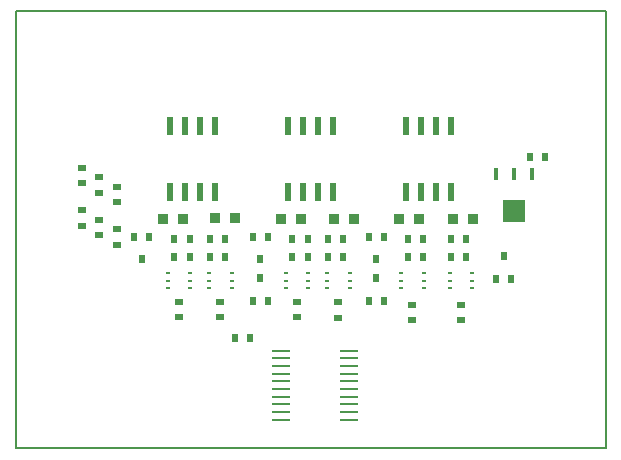
<source format=gbr>
%FSLAX23Y23*%
%MOIN*%
G04 EasyPC Gerber Version 15.0.4 Build 3016 *
%ADD107R,0.01683X0.04124*%
%ADD105R,0.01959X0.06290*%
%ADD104R,0.02156X0.02943*%
%ADD102R,0.03731X0.03337*%
%ADD108R,0.07274X0.07274*%
%ADD10C,0.00500*%
%ADD101R,0.01369X0.00975*%
%ADD106R,0.06487X0.00975*%
%ADD103R,0.02943X0.02156*%
X0Y0D02*
D02*
D10*
X1971Y655D02*
Y2111D01*
X3*
Y655*
X1971*
D02*
D101*
X510Y1188D03*
Y1214D03*
Y1239D03*
X585Y1188D03*
Y1214D03*
Y1239D03*
X648Y1188D03*
Y1214D03*
Y1239D03*
X723Y1188D03*
Y1214D03*
Y1239D03*
X904Y1188D03*
Y1214D03*
Y1239D03*
X979Y1188D03*
Y1214D03*
Y1239D03*
X1042Y1188D03*
Y1214D03*
Y1239D03*
X1117Y1188D03*
Y1214D03*
Y1239D03*
X1288Y1188D03*
Y1214D03*
Y1239D03*
X1363Y1188D03*
Y1214D03*
Y1239D03*
X1451Y1188D03*
Y1214D03*
Y1239D03*
X1526Y1188D03*
Y1214D03*
Y1239D03*
D02*
D102*
X495Y1420D03*
X562D03*
X668Y1422D03*
X735D03*
X888Y1420D03*
X955D03*
X1065D03*
X1132D03*
X1282D03*
X1349D03*
X1461Y1418D03*
X1528D03*
D02*
D103*
X223Y1397D03*
Y1448D03*
Y1539D03*
Y1590D03*
X282Y1365D03*
Y1416D03*
Y1507D03*
Y1558D03*
X341Y1334D03*
Y1385D03*
Y1476D03*
Y1527D03*
X547Y1091D03*
Y1142D03*
X686Y1091D03*
Y1142D03*
X942Y1091D03*
Y1142D03*
X1079Y1090D03*
Y1141D03*
X1325Y1082D03*
Y1133D03*
X1487Y1082D03*
Y1133D03*
D02*
D104*
X398Y1359D03*
X424Y1285D03*
X449Y1359D03*
X532Y1292D03*
Y1352D03*
X583Y1292D03*
Y1352D03*
X650Y1292D03*
Y1352D03*
X701Y1292D03*
Y1352D03*
X734Y1023D03*
X785D03*
X794Y1147D03*
Y1359D03*
X819Y1222D03*
Y1285D03*
X845Y1147D03*
Y1359D03*
X926Y1292D03*
Y1352D03*
X977Y1292D03*
Y1352D03*
X1044Y1292D03*
Y1352D03*
X1095Y1292D03*
Y1352D03*
X1180Y1147D03*
Y1359D03*
X1205Y1222D03*
Y1285D03*
X1231Y1147D03*
Y1359D03*
X1310Y1292D03*
Y1352D03*
X1361Y1292D03*
Y1352D03*
X1453Y1294D03*
Y1353D03*
X1504Y1294D03*
Y1353D03*
X1604Y1220D03*
X1630Y1295D03*
X1656Y1220D03*
X1717Y1626D03*
X1769D03*
D02*
D105*
X518Y1509D03*
Y1729D03*
X568Y1509D03*
Y1729D03*
X618Y1509D03*
Y1729D03*
X668Y1509D03*
Y1729D03*
X912Y1509D03*
Y1729D03*
X962Y1509D03*
Y1729D03*
X1012Y1509D03*
Y1729D03*
X1062Y1509D03*
Y1729D03*
X1306Y1509D03*
Y1729D03*
X1356Y1509D03*
Y1729D03*
X1406Y1509D03*
Y1729D03*
X1456Y1509D03*
Y1729D03*
D02*
D106*
X889Y750D03*
Y776D03*
Y801D03*
Y827D03*
Y853D03*
Y878D03*
Y904D03*
Y929D03*
Y955D03*
Y980D03*
X1114Y750D03*
Y776D03*
Y801D03*
Y827D03*
Y853D03*
Y878D03*
Y904D03*
Y929D03*
Y955D03*
Y980D03*
D02*
D107*
X1605Y1568D03*
X1664D03*
X1723D03*
D02*
D108*
X1664Y1446D03*
X0Y0D02*
M02*

</source>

_ _ _ _ _

What this task involves: Transcribe all lines above exactly, skipping pictures.

Solution:
<source format=gbr>
%FSLAX23Y23*%
%MOIN*%
G04 EasyPC Gerber Version 15.0.4 Build 3016 *
%ADD107R,0.01683X0.04124*%
%ADD105R,0.01959X0.06290*%
%ADD104R,0.02156X0.02943*%
%ADD102R,0.03731X0.03337*%
%ADD108R,0.07274X0.07274*%
%ADD10C,0.00500*%
%ADD101R,0.01369X0.00975*%
%ADD106R,0.06487X0.00975*%
%ADD103R,0.02943X0.02156*%
X0Y0D02*
D02*
D10*
X1971Y655D02*
Y2111D01*
X3*
Y655*
X1971*
D02*
D101*
X510Y1188D03*
Y1214D03*
Y1239D03*
X585Y1188D03*
Y1214D03*
Y1239D03*
X648Y1188D03*
Y1214D03*
Y1239D03*
X723Y1188D03*
Y1214D03*
Y1239D03*
X904Y1188D03*
Y1214D03*
Y1239D03*
X979Y1188D03*
Y1214D03*
Y1239D03*
X1042Y1188D03*
Y1214D03*
Y1239D03*
X1117Y1188D03*
Y1214D03*
Y1239D03*
X1288Y1188D03*
Y1214D03*
Y1239D03*
X1363Y1188D03*
Y1214D03*
Y1239D03*
X1451Y1188D03*
Y1214D03*
Y1239D03*
X1526Y1188D03*
Y1214D03*
Y1239D03*
D02*
D102*
X495Y1420D03*
X562D03*
X668Y1422D03*
X735D03*
X888Y1420D03*
X955D03*
X1065D03*
X1132D03*
X1282D03*
X1349D03*
X1461Y1418D03*
X1528D03*
D02*
D103*
X223Y1397D03*
Y1448D03*
Y1539D03*
Y1590D03*
X282Y1365D03*
Y1416D03*
Y1507D03*
Y1558D03*
X341Y1334D03*
Y1385D03*
Y1476D03*
Y1527D03*
X547Y1091D03*
Y1142D03*
X686Y1091D03*
Y1142D03*
X942Y1091D03*
Y1142D03*
X1079Y1090D03*
Y1141D03*
X1325Y1082D03*
Y1133D03*
X1487Y1082D03*
Y1133D03*
D02*
D104*
X398Y1359D03*
X424Y1285D03*
X449Y1359D03*
X532Y1292D03*
Y1352D03*
X583Y1292D03*
Y1352D03*
X650Y1292D03*
Y1352D03*
X701Y1292D03*
Y1352D03*
X734Y1023D03*
X785D03*
X794Y1147D03*
Y1359D03*
X819Y1222D03*
Y1285D03*
X845Y1147D03*
Y1359D03*
X926Y1292D03*
Y1352D03*
X977Y1292D03*
Y1352D03*
X1044Y1292D03*
Y1352D03*
X1095Y1292D03*
Y1352D03*
X1180Y1147D03*
Y1359D03*
X1205Y1222D03*
Y1285D03*
X1231Y1147D03*
Y1359D03*
X1310Y1292D03*
Y1352D03*
X1361Y1292D03*
Y1352D03*
X1453Y1294D03*
Y1353D03*
X1504Y1294D03*
Y1353D03*
X1604Y1220D03*
X1630Y1295D03*
X1656Y1220D03*
X1717Y1626D03*
X1769D03*
D02*
D105*
X518Y1509D03*
Y1729D03*
X568Y1509D03*
Y1729D03*
X618Y1509D03*
Y1729D03*
X668Y1509D03*
Y1729D03*
X912Y1509D03*
Y1729D03*
X962Y1509D03*
Y1729D03*
X1012Y1509D03*
Y1729D03*
X1062Y1509D03*
Y1729D03*
X1306Y1509D03*
Y1729D03*
X1356Y1509D03*
Y1729D03*
X1406Y1509D03*
Y1729D03*
X1456Y1509D03*
Y1729D03*
D02*
D106*
X889Y750D03*
Y776D03*
Y801D03*
Y827D03*
Y853D03*
Y878D03*
Y904D03*
Y929D03*
Y955D03*
Y980D03*
X1114Y750D03*
Y776D03*
Y801D03*
Y827D03*
Y853D03*
Y878D03*
Y904D03*
Y929D03*
Y955D03*
Y980D03*
D02*
D107*
X1605Y1568D03*
X1664D03*
X1723D03*
D02*
D108*
X1664Y1446D03*
X0Y0D02*
M02*

</source>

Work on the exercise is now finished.